Supported by an array of season regulars including Katherine Kelly and Lee Ingleby, this set up demanded people pay attention. Feeling more like a two act play Criminal challenged prejudice, questioned the definition of guilt and sometimes left a sour taste. Season two written by Jim Field Smith and George Kay does more of the same casting doubt, promoting debate and allowing solid guest stars an opportunity to shine.
Combining its stripped down format, single location and inherent sense of claustrophobia, season two allows two left field choices time outside their comfort zone. Kit Harington is the first playing a narcissistic London company man in deep water. Gone is the sensitive, insular Jon Snow for which he is well known. In his place we get Alex a bluff, overtly masculine career type who is slick and loud. This really gives Harington something brash, brave and nuanced to tackle in a role which keeps him centre stage throughout.
His segment is not only layered with subtlety, external inter-relationships and flashes of emotion which shift the dynamic in different directions, but remains intentional contentious. There is an ambiguity which permeates the final exchanges between Alex and his accusers, that leaves no winners on this playing field. Police procedure, criminal definitions and personal ethics are called into question keeping the fires of debate burning throughout.
Possibly the most intriguing actor under interrogation this season is Kunal Nayyar, known globally for playing Raj Koothrappali. Walking in under the guise of a convicted felon offering information Nayyar is riveting in this role. By turns measured, calculating and emotionally barren it allows the actor to bury Raj permanently. Gone is the naïve, sensitive super nerd perpetually lovelorn and captured within a sitcom bubble. In his place we have Sandeep Singh who has delusions of grandeur, an elitist attitude and a talent for telling tales.
Handed some cold blooded dialogue and a character study most actors would kill for Kunal takes advantage.

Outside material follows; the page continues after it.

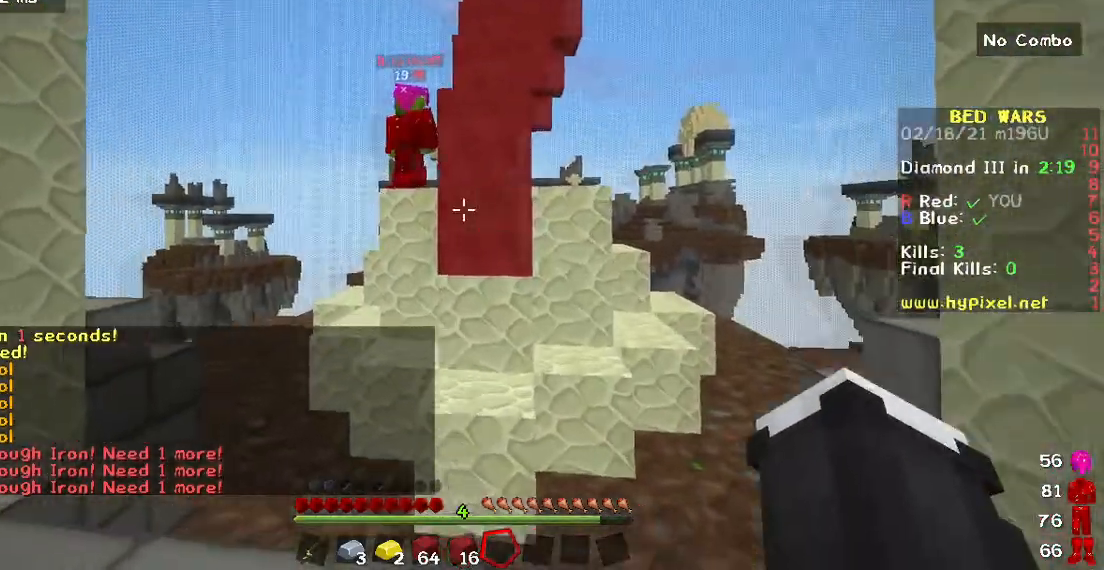
{"keys": ["w"], "mouse": [], "events": []}
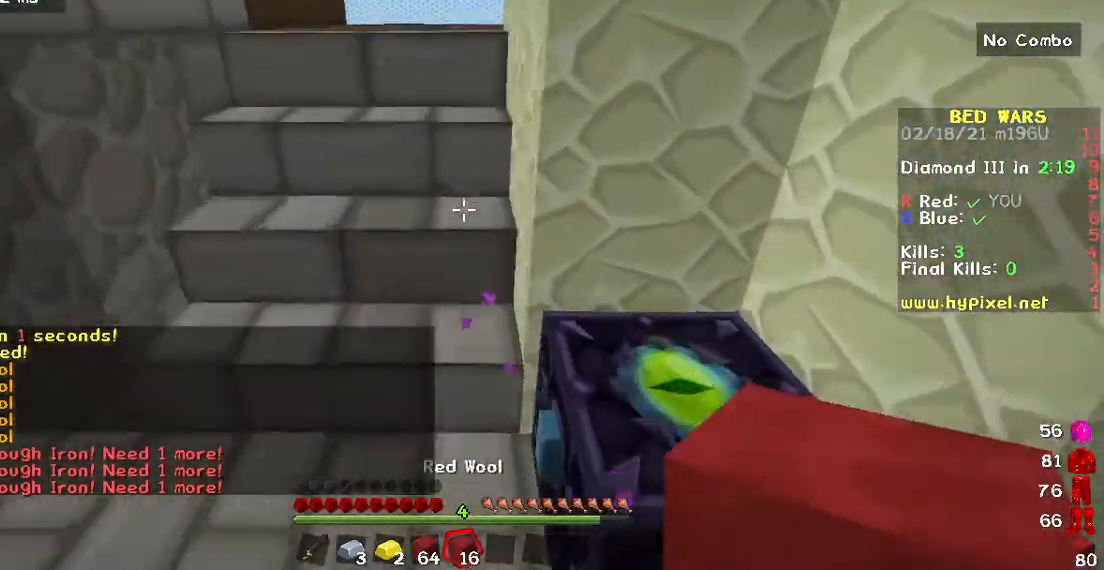
{"keys": [], "mouse": [], "events": [[17, "w", "up"], [133, "mouse_right", "down"], [333, "mouse_right", "up"]]}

Substantial drama, sinister reveals and a denouncement that is guaranteed to stay with you, make him the reason to watch season two. Rarely do actors with such global recognition manage to cast off the role which defines them. Daniel Radcliffe never has, Christopher Reeve never did and Jim Parsons may struggle despite his best efforts. Something which is worth remembering because sometimes there are exceptions.